Example 1: Finding the Cubed Root of 64
- Press ON to turn on the calculator.
- Press MATH to access the MATH menu.
- Select "A" for the exponentiation function.
- Enter 64 as the base number.
- Press the comma key and enter 1/3 for the exponent.
- Press ENTER to calculate the result.
The calculator will display 4, which is the correct cubed root of 64 (since 4 × 4 × 4 = 64).
Example 2: Finding the Cubed Root of 125
- Press ON to turn on the calculator.
- Press MATH to access the MATH menu.
- Select "A" for the exponentiation function.
- Enter 125 as the base number.
- Press the comma key and enter 1/3 for the exponent.
- Press ENTER to calculate the result.
The calculator will display 5, which is the correct cubed root of 125 (since 5 × 5 × 5 = 125).

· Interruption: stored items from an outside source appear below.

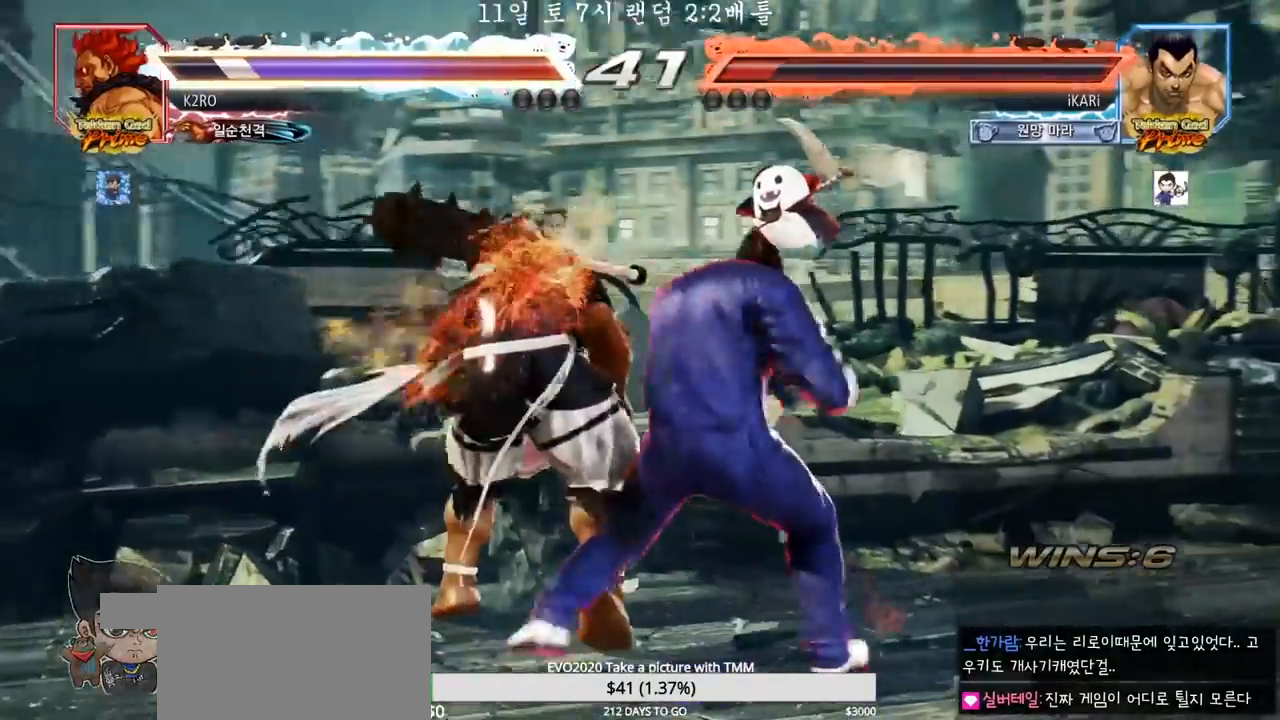
{"buttons": [], "left_stick": "center", "events": [[33, "TRIANGLE", "up"], [100, "TRIANGLE", "down"], [150, "TRIANGLE", "up"], [183, "TRIANGLE", "down"], [250, "TRIANGLE", "up"], [283, "TRIANGLE", "down"], [400, "TRIANGLE", "up"], [417, "left_stick", "center"]]}
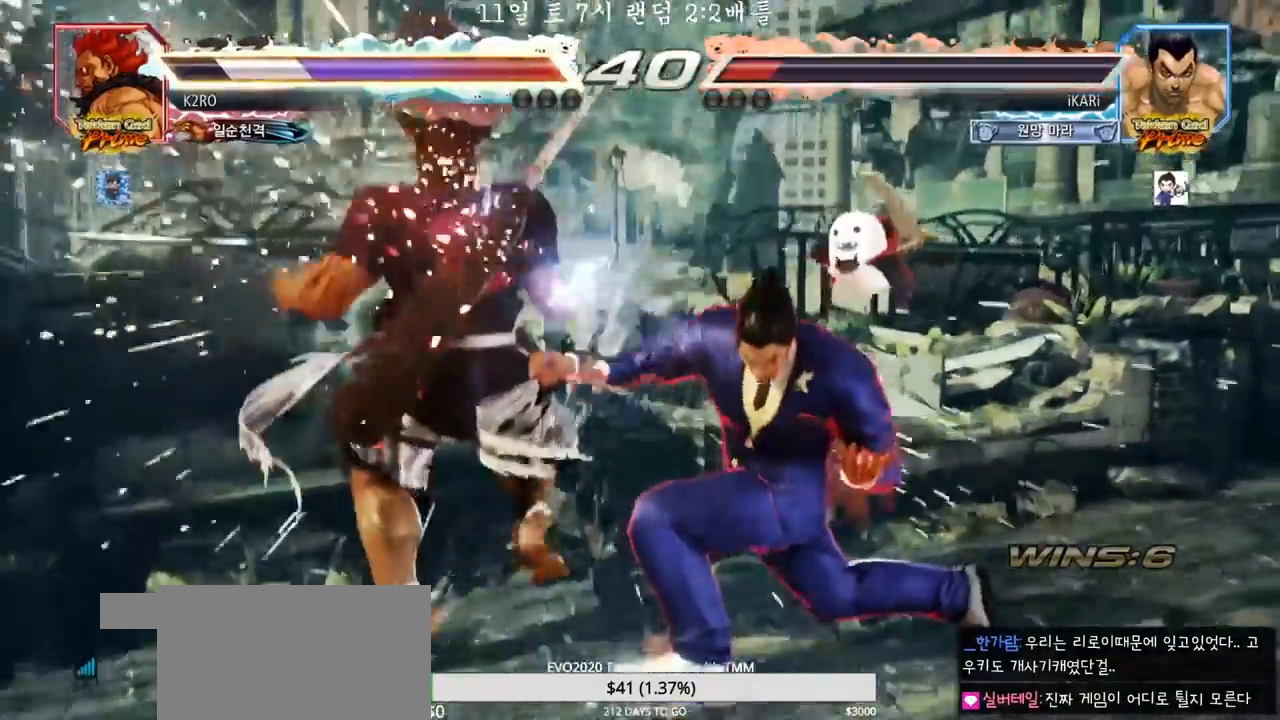
{"buttons": ["CIRCLE", "SQUARE"], "left_stick": "center", "events": [[433, "left_stick", "down-left"], [467, "CIRCLE", "down"], [467, "SQUARE", "down"], [500, "left_stick", "center"]]}
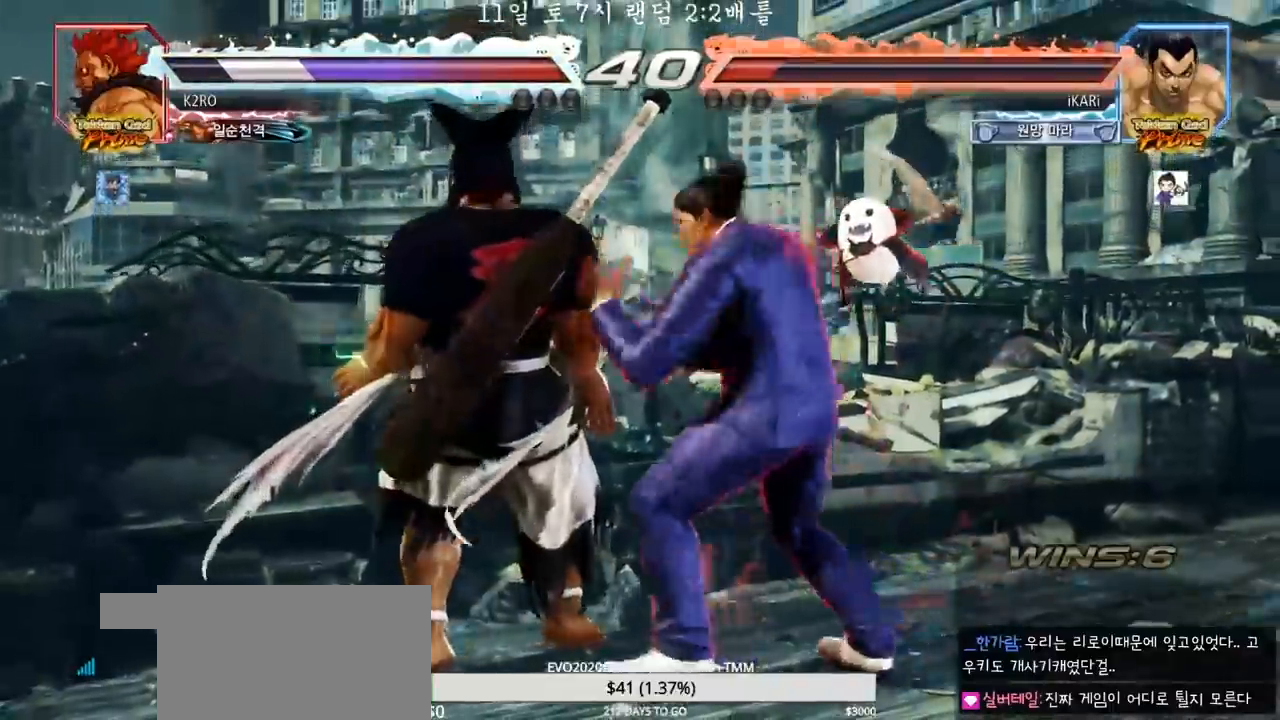
{"buttons": ["CIRCLE", "SQUARE"], "left_stick": "up"}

Note: If you enter a negative number, the calculator will display a negative result. For example, the cubed root of -8 is -2 because (-2) × (-2) × (-2) = -8.

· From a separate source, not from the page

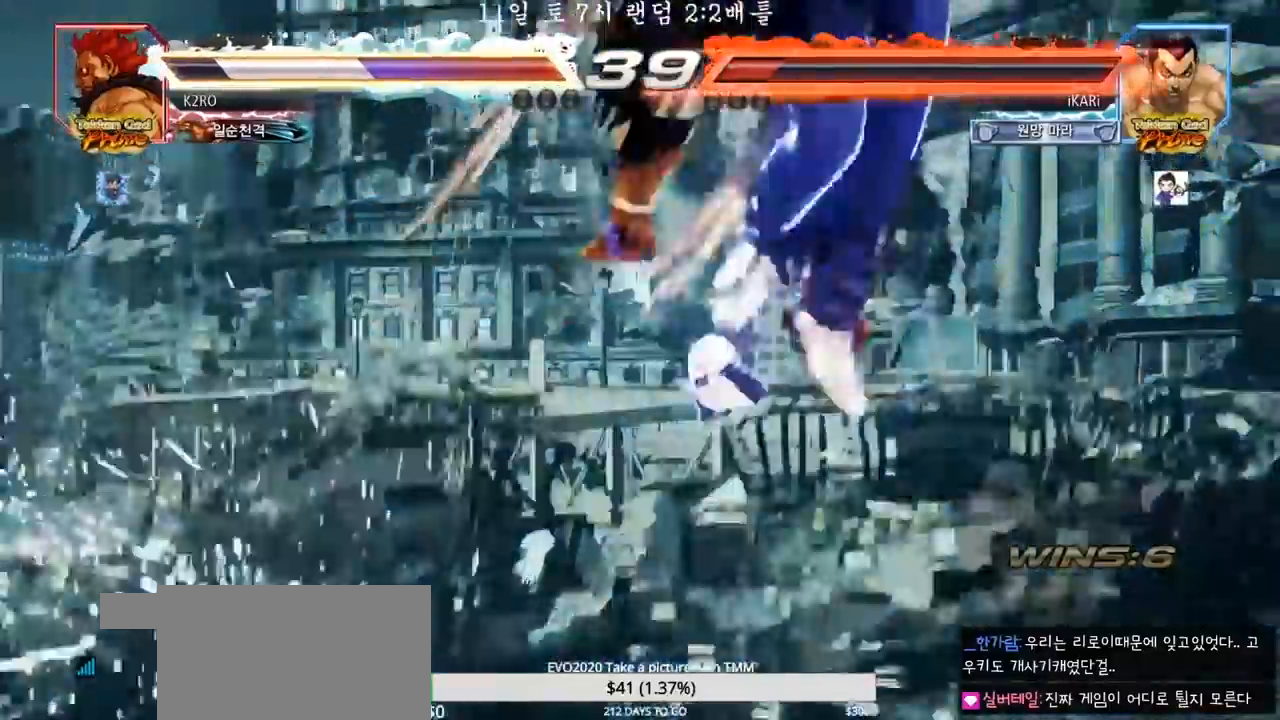
{"buttons": [], "left_stick": "center", "events": [[100, "SQUARE", "up"], [117, "CIRCLE", "up"], [133, "left_stick", "center"]]}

Frequently Asked Questions
- How do I find the cubed root of a number on my TI-83?
- To find the cubed root of a number on your TI-83, use the exponentiation function (x^y) and enter 1/3 as the exponent. For example, to find the cubed root of 27, enter 27^(1/3).
- Can I find the cubed root of a negative number on my TI-83?
- Yes, you can find the cubed root of a negative number on your TI-83. The calculator will display a negative result. For example, the cubed root of -8 is -2.
- What is the difference between a square root and a cubed root?
- The square root of a number x is a value that, when multiplied by itself, gives x. The cubed root is a value that, when multiplied by itself three times, gives x. Mathematically, the square root is x^(1/2) and the cubed root is x^(1/3).
- How do I clear the last entry on my TI-83?
- To clear the last entry on your TI-83, press the CLEAR key. This will remove the most recent input or calculation from the screen.
- Can I use the TI-83 to solve more complex mathematical problems?
- Yes, the TI-83 is capable of solving a wide range of mathematical problems, including equations, inequalities, and more advanced functions. It's a versatile tool for students and professionals alike.